_SOURCE TEXT:_
# how big does my power supply have to be???



## stuck (May 26, 2008)

i need help in deciding what power supply i need
i would like a green power supply!
my budget is £000-£50
my specs:[they are vague because i am not certain]
motherboard asus giga bit ethernet...775 socket
one hard drive SATA 500gb
two DVD rewritable drives one is light scribe SATA or maybe IDE
graphics card under £120 dual display 512-GB ram nvida
two case Fan 80mm and 120mm and CPU cooler
either two 2GB ram modules or four 1gb modules
Intel E8400 3.0ghz:4-dontkno:4-dontkno:4-dontkno


----------



## dai (Jul 2, 2004)

it will depend on what video card 
i can tell you now you are looking at 50+ for the power supply probably in the 70 region
this is in the wrong section the building section is for advice on what components
moving you to there


----------



## stuck (May 26, 2008)

thanks for moving me!!!
i am new......


----------



## emosun (Oct 4, 2006)

Post the video card type, an easy way to find it is to right click on the desktop , select properties , select the settings tab , click the advanced button at the bottem , then click the adapter tab. It will say there what video the pc is currently useing.


----------



## stuck (May 26, 2008)

i am not sure on my video card yet.......


----------



## emosun (Oct 4, 2006)

emosun said:


> an easy way to find it is to right click on the desktop , select properties , select the settings tab , click the advanced button at the bottem , then click the adapter tab. It will say there what video the pc is currently useing.


----------

_JOB ITEM:_
Quote the forum thread above, starting at "it will depend" and going up to and including "for moving me!!!".

_SOURCE DATA:_

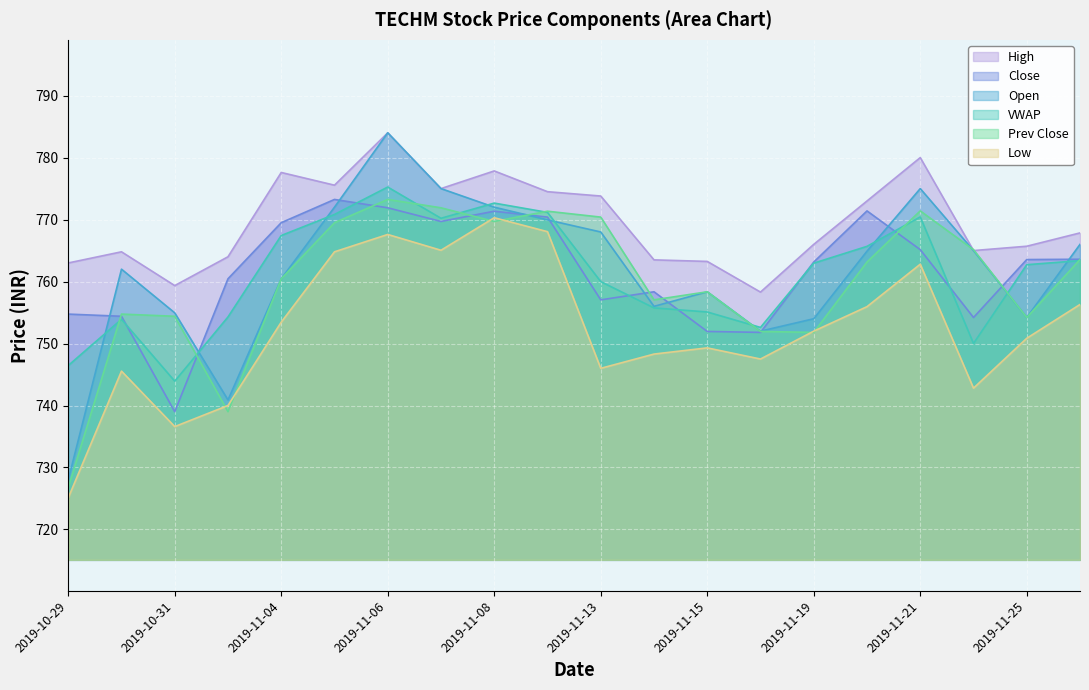

True or false: High and Low intersect in this chart.

False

_TASK ANSWER:_
it will depend on what video card 
i can tell you now you are looking at 50+ for the power supply probably in the 70 region
this is in the wrong section the building section is for advice on what components
moving you to there


----------



## stuck (May 26, 2008)

thanks for moving me!!!